:: Extract ::

FIGS. 2A and 2B represent a single flow chart showing steps for a method 200 of pumping fluids down a wellbore, in one embodiment. In one aspect, the method 200 first comprises providing a wellbore. This step is shown at Box 210.

In accordance with the step of Box 210, the wellbore has been completed with a pumping system. The pumping system generally comprises:

a polished rod,

a string of production tubing within the wellbore,

a sucker rod string extending from the polished rod and down into the production tubing,

a traveling valve residing at a lower end of the sucker rod string, and

a seated valve (such as a standing valve) below the traveling valve.

The traveling valve, the seated valve and the rod string may together be referred to as a “sucker rod pump” or “rod-drawn pump.”

The pumping system is provided to move the sucker rod string and connected traveling valve in cyclical fashion. This means the pumping system will provide an upstroke and a down stroke. The speed at which the upstroke and the down stroke take place may be preset by the operator and periodically adjusted. Alternatively, the speeds may be adjusted by a rod pump controller located at the well head in response to real time load cell readings or manual override settings.

:::

**Tasks to complete**
1 - Repeat word for word the part of the passage on the wellbore pumping method between "a seated valve" and "manual override settings.", inclusive.
2 - State whether each statement agrees with the passage on the wellbore pumping method, answering yes or no and quoting the deciding words: (a) The sucker rod string extends from the polished rod down into the production tubing. (b) The seated valve sits above the traveling valve. (c) Only the operator can adjust the speeds of the upstroke and down stroke.
3 - Write the next part of the passage on the wellbore pumping method, starting after its last sentence.

:: Extracted entries ::

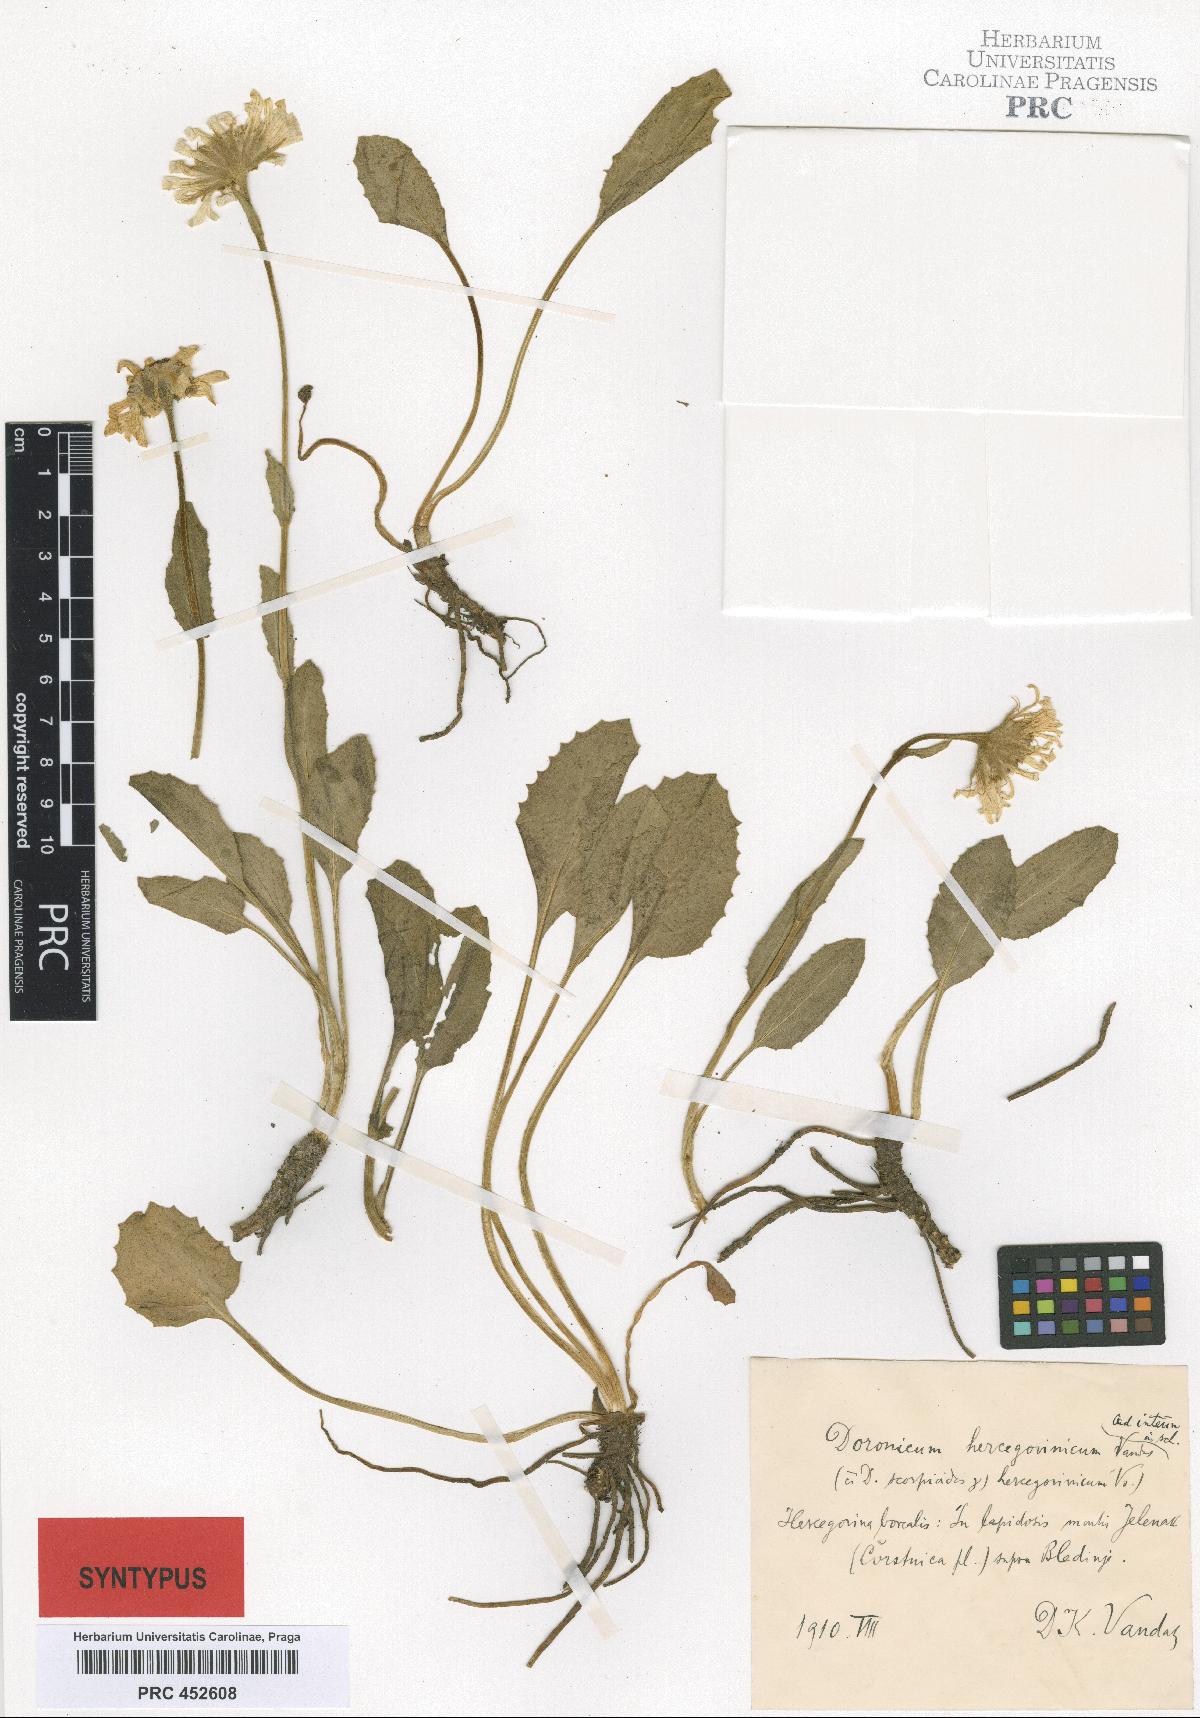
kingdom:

:::
:: Extracted entries ::

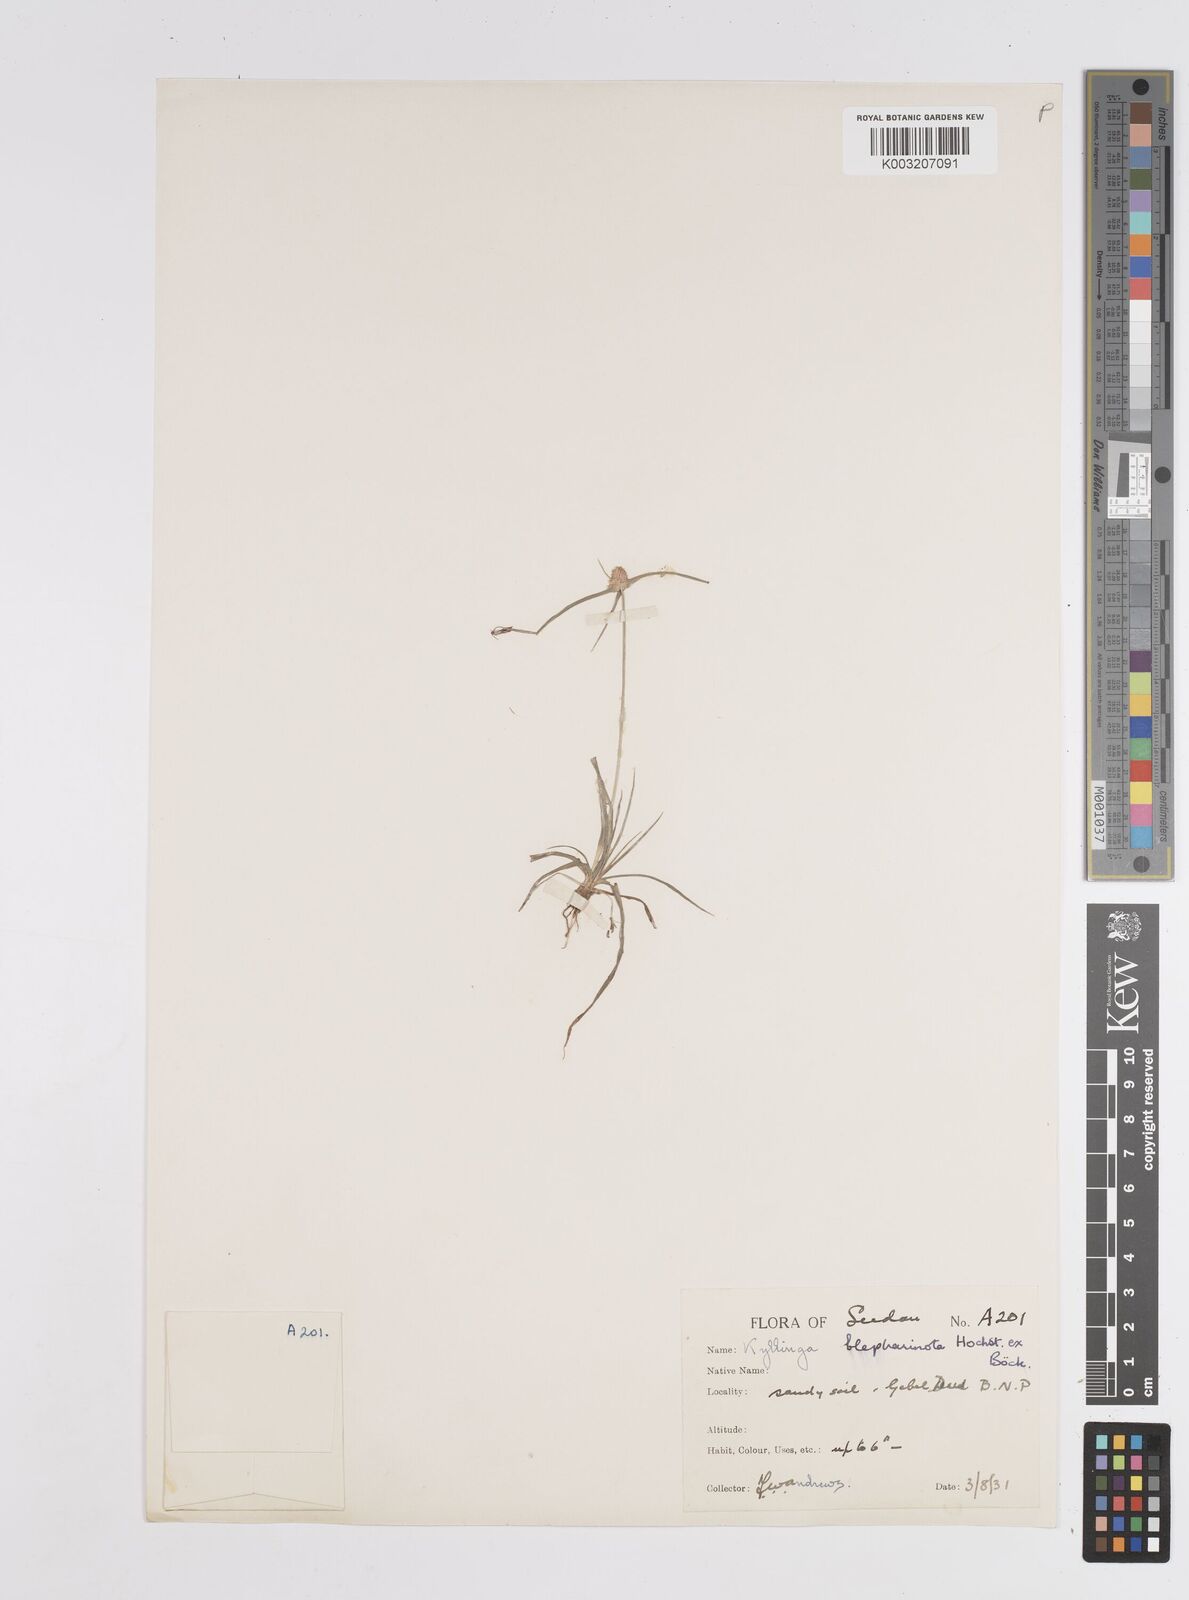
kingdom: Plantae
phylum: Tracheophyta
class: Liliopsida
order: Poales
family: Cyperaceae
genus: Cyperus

:::

**Responses for each task**
1 -
a seated valve (such as a standing valve) below the traveling valve.

The traveling valve, the seated valve and the rod string may together be referred to as a “sucker rod pump” or “rod-drawn pump.”

The pumping system is provided to move the sucker rod string and connected traveling valve in cyclical fashion. This means the pumping system will provide an upstroke and a down stroke. The speed at which the upstroke and the down stroke take place may be preset by the operator and periodically adjusted. Alternatively, the speeds may be adjusted by a rod pump controller located at the well head in response to real time load cell readings or manual override settings.

2 -
(a) Yes: "a sucker rod string extending from the polished rod and down into the production tubing"
(b) No: "a seated valve (such as a standing valve) below the traveling valve"
(c) No: "Alternatively, the speeds may be adjusted by a rod pump controller located at the well head in response to real time load cell readings or manual override settings."

3 -
In a preferred embodiment, the pumping system will include a pumping unit. The pumping unit may be either a mechanical pumping unit such as a so-called “rocking beam” unit. Alternatively, the pumping unit may be a linear pumping unit that uses hydraulic or pneumatic fluid to cyclically act against a piston within a cylinder. In any instance, the pumping unit will use clamps and a harness to secure the pumping unit to the polished rod.

It is noted that the step of Box 210 for “providing” a wellbore may include a service company contracting to service the wellbore. Alternatively, providing the wellbore may mean that an operator produces from the wellbore and services the wellbore itself.

The method 200 also includes adjusting a position of the polished rod relative to the pumping system. Specifically, clamps associated with the pumping rod system are moved up the polished rod. This is provided in Box 220A. The step of Box 220A enables the sucker rod string and connected traveling valve to travel lower into the production tubing on a down stroke.

It is understood that for purposes of the step of Box 220, moving the polished rod may comprise moving a pup joint or other tubular body that is operatively connected below the polished rod.

The method 200 next includes providing a down stroke for the pumping system. This is shown in Box 230. The down stroke causes the traveling valve to bump (“or tag”) the standing valve downhole. This step of Box 230 may be done manually by the operator or service company at the surface.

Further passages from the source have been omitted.